Internet of things devices need a communication standard – a universal type of communication which would allow these devices to communicate, no matter who the maker is. The standard is now also a subject of debate, as US and European makers are backing one type, while Huawei and other vendors are backing another one.
As Lightreading writes in a report, Intel, Ericsson and Nokia are backing Narrow-Band Long-Term Evolution (NB-LTE). At the same time, Huawei is more leaned towards the existing Narrowband Cellular IoT (CIoT) proposal.
As the report states, timing is crucial here, as the 3rd Generation Partnership Project (3GPP) Radio Access Network (RAN) group will meet in Phoenix next week to vote on the proposed LTE specs.

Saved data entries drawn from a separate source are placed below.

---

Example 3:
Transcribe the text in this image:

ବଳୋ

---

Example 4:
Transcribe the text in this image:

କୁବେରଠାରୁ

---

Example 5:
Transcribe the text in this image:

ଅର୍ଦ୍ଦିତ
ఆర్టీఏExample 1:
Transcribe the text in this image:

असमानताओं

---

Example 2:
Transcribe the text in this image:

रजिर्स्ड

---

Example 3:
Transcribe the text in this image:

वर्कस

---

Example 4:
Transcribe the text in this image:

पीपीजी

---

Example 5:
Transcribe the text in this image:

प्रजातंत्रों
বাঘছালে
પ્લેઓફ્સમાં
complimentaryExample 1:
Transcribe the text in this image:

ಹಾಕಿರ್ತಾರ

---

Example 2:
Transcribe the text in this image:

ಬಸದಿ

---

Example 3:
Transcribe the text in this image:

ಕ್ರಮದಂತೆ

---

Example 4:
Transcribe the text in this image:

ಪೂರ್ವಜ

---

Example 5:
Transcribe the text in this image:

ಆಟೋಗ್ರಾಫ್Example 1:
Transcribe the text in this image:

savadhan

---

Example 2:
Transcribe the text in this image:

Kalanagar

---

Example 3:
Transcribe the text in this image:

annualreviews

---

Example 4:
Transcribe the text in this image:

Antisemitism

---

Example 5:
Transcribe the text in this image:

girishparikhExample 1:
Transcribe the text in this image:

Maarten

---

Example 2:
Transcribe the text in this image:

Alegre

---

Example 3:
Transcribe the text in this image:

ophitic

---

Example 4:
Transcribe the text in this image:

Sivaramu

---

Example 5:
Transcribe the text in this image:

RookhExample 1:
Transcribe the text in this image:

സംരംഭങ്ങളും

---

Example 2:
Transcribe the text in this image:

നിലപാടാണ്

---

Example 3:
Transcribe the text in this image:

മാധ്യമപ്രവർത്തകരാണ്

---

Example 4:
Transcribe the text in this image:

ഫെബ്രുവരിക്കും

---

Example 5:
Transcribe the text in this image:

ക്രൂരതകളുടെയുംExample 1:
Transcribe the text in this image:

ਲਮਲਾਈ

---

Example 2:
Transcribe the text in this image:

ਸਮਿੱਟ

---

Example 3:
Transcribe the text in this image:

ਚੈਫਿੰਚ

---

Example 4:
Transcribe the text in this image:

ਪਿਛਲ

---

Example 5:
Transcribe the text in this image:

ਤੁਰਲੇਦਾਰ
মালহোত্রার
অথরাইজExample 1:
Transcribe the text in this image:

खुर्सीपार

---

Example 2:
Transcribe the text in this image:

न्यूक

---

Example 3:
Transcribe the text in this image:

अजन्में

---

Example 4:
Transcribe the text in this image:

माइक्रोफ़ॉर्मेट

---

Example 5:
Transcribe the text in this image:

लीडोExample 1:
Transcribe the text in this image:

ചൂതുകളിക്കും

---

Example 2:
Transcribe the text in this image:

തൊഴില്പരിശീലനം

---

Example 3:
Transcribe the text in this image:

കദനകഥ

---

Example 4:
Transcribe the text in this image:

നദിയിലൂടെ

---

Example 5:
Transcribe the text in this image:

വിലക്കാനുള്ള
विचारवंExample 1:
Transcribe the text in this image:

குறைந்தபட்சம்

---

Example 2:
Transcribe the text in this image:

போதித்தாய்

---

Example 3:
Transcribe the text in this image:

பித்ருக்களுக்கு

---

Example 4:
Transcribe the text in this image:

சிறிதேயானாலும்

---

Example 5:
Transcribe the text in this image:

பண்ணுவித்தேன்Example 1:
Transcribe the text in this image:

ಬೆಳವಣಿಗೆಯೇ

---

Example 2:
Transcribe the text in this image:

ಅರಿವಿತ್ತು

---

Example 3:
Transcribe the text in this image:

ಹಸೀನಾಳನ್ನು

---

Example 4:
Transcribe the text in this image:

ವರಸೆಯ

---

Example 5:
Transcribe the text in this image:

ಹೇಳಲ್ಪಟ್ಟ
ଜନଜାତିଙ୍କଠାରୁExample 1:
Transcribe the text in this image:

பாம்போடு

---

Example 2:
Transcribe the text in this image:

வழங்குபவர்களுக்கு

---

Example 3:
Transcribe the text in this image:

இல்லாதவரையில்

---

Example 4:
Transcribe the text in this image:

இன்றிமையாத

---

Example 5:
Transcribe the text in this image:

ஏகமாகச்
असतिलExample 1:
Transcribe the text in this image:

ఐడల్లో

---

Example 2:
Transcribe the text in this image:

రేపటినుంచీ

“The 3GPP group's decision will be key, as narrowband LTE specifications are going to play a crucial role in the development of the IoT market,” the report says.

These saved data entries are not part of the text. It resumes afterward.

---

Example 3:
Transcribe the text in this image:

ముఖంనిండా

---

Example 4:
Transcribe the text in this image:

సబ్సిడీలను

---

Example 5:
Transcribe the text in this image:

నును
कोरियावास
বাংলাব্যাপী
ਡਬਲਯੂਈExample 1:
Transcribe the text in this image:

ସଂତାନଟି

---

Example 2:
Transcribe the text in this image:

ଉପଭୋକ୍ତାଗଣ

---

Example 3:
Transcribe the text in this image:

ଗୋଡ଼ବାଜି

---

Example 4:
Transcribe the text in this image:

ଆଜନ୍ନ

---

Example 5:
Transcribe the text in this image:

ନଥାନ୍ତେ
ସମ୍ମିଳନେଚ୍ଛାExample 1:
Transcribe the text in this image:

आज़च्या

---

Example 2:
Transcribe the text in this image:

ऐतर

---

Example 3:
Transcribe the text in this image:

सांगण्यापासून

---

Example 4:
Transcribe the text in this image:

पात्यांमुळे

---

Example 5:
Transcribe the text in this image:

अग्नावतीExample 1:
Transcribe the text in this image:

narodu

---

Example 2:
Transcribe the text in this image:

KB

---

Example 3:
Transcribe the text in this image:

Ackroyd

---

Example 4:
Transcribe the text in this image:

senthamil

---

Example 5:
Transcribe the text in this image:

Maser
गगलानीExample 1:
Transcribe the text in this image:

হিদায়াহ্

A spokesperson from Intel explained in an email to Light Reading Friday why it is backing NB-LTE over other proposals for narrowband 4G:
The key difference is that the NB-LTE technology allows a high re-use of already existing LTE network technology for both infrastructure and chipset. This will favor a fast adoption and maximize economies of scale. Clean Slate requires dedicated investments for network infrastructure and chipsets, as well as the creation of a new ecosystem. We believe NB-LTE will provide superior technology that leverages existing investments and an existing ecosystem, which we believe will be the key prerequisite for enabling the future of the cellular IoT.